Here is some of Vixie’s advice for software producers:
- Do the best you can with the tools you have but “try to anticipate what you’re going to have.”
- Assume all software has bugs “not just because it always has, but because that’s the safe position to take.” Machine-readable updates are necessary because “you can’t rely on a human to monitor a mailing list.”
- Version numbers are must-haves for your downstream. “The people who are depending on you need to know something more than what you thought worked on Tuesday.” It doesn’t matter what it is as long as it uniquely identifies the bug level of the software.

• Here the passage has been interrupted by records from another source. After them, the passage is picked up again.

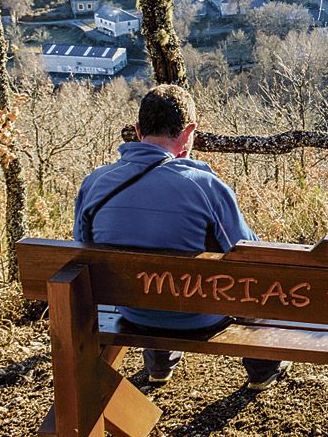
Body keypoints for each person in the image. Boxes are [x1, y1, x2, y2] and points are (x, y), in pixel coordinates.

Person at [73, 84, 289, 389]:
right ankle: (262, 370)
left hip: (133, 310)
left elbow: (81, 252)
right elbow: (248, 255)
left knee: (149, 279)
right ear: (189, 133)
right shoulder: (205, 185)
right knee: (257, 286)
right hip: (199, 317)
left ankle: (160, 362)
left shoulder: (95, 183)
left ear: (137, 130)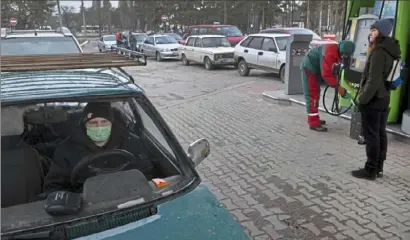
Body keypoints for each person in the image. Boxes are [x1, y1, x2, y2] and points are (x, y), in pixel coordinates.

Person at [43, 102, 155, 193]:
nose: (99, 127)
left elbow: (147, 172)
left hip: (127, 199)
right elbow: (53, 187)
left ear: (111, 123)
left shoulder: (131, 142)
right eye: (93, 123)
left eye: (104, 122)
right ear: (85, 124)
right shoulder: (66, 149)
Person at [351, 19, 401, 180]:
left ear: (381, 32)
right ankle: (378, 167)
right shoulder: (389, 49)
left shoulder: (378, 52)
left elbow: (373, 80)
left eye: (374, 30)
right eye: (371, 30)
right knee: (380, 134)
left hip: (373, 98)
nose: (370, 33)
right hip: (384, 97)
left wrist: (362, 99)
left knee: (371, 135)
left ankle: (370, 169)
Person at [300, 40, 356, 132]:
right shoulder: (329, 52)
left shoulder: (337, 50)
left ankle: (315, 117)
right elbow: (326, 74)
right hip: (309, 69)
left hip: (316, 70)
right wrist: (338, 87)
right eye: (344, 55)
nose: (344, 57)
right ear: (341, 51)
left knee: (316, 94)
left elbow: (331, 68)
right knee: (312, 95)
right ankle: (313, 123)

- Cite code sources in the README files in source code comments. It will help anyone using your code and chasing bugs.
- Automate monitoring of your upstreams, review all changes, and integrate patches. “This isn’t optional.”
- Let your downstream know about changes automatically “otherwise these bugs are going to do what the DNS bugs are doing.”
Here is the advice for software consumers:
- Your software’s dependencies are your dependencies. “As a consumer when you import something, remember that you’re also importing everything it depends on… So when you check your dependencies, you’d have to do it recursively you have to go all the way up.”
- Uncontracted dependencies can make free software incredibly expensive but are an acceptable operating risk because “we need the software that everybody else is writing.” Orphaned dependencies require local maintenance and therein lies the risk because that’s a much higher cost than monitoring the developments that are coming out of other teams. “It’s either expensive because you hire enough people and build enough automation or it’s expensive because you don’t.”
- Automate dependency upgrades (mostly) because sometimes “the license will change from one you could live with to one that you can’t or at some point someone decides they’d like to get paid” [insert adventure here].
- Specify acceptable version numbers. If versions 5+ have the fix needed for your software, say that to make sure you don’t accidentally get an older one.
- Monitor your supply chain and ticket every release. Have an engineer review every update to determine if it’s “set my hair on fire, work over the weekend or we’ll just get to it when we get to it” priority level.
He closed with “we are all in this together but I think we could get it organized better than we have.” And it sure is one way to say it.
There is a certain level of humility and grace one has to have after being on the tiny team that prevented the potential DNS collapse, is a leader in their field for over a generation, but still has their early career bugs (that they solved 30 years ago) brought to their attention at regular intervals because adopters aren’t inspecting the source code.